Komandan Kodim/0815 Mojokerto, Letkol Kav Hermawan Weharima, SH bertugas sebagai inspektur upacara tersebut.

“Hari Santri dapat kita kenang secara khusus, dimana santri tidak hanya mereka yang lulusan Pesantren akan tetapi  mereka adalah umat Islam yang memiliki basis keilmuan yang memadai, memiliki daya pikir terbuka serta menyebarkan agama Islam dalam rangka mendamaikan dan menjadikan Islam yang Rahmatan Lil Alamin,” ungkap Letkol Hermawan.

Beliau menegaskan tema Hari Santri Nasional Tahun 2019 yakni “Santri Indonesia Untuk Perdamaian Dunia”, maka sudah sepatutnya kita semua sebagai bagian dari umat Islam Indonesia selalu mempersiapkan diri dengan keilmuan yang mendalam serta dibekali dengan karakter humanis, inklusif toleran dan moderat.

Dalam sambutannya, pengasuh Pondok Pesantren Amanatul Ummah, Dr. KH. Asep Saifuddin Chalim mengatakan, Hari Santri menjadi peringatan yang harus dipahami bersama, terlebih lagi bagi para santri. Perjuangan ulama dan para santri pendahulu bisa menjadi nilai tersendiri bagi siswanya.

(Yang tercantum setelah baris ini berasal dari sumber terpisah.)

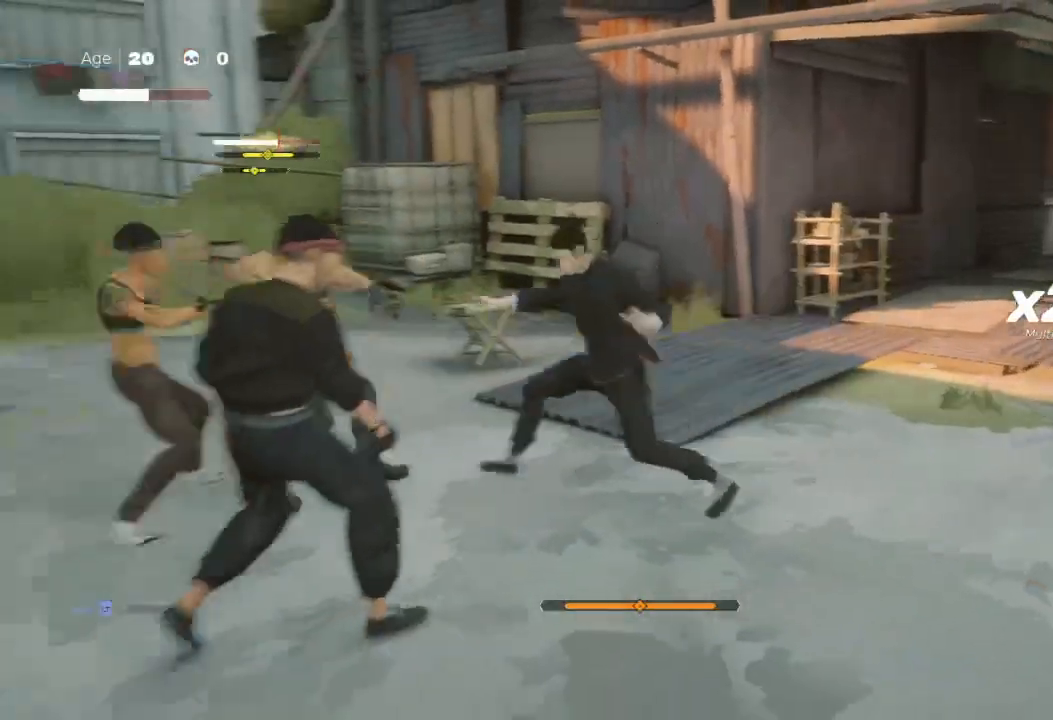
{"buttons": [], "left_stick": "center", "right_stick": "center", "events": [[33, "B", "up"], [67, "Y", "up"], [167, "Y", "down"], [300, "Y", "up"], [300, "left_stick", "center"]]}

“Momentum bersejarah Hari Santri adalah memperingati perjuangan para ulama dan santri. Sebagai generasi muda, santri-santri untuk meneruskan cita-cita luhur para pendahulu kita. Para santri Amanatul Ummah akan menjadi generasi yang cerdas dan juga memiliki akhlak baik serta berprestasi di segala bidang,” ujar KH Asep.

KH Asep juga mengingatkan semangat patriotisme dan keislaman yang dimiliki para santri terdahulu dalam mengawal resolusi jihad hingga melahirkan perang besar di Surabaya.

“Santri harus ingat pesan ulama terdahulu. Bahwa nilai keislaman tidak boleh lepas dari nilai kebangsaan. Santri juga harus bisa menerapkan sikap toleransi di kehidupan sehari-hari,” papar KH. Asep.

Dipaparkan KH. Asep, santri-santri Ponpes Amanatul Ummah telah meraih berbagai penghargaan tingkat nasional maupun internasional. Demikian juga alumni Amanatul Ummah juga sudah banyak yang menjadi tokoh nasional. Untuk itu, santri-santri yang ada saat harus bisa meraih prestasi yang lebih tinggi lagi.

Upacara turut dimeriahkan oleh beragam pertunjukan kreasi seni oleh santri. Grup paduan suara Himmalaya Nada dan 2 santri yang bertindak sebagai MC mewakili MBI Amanatul Ummah dalam ajang pertunjukan ini.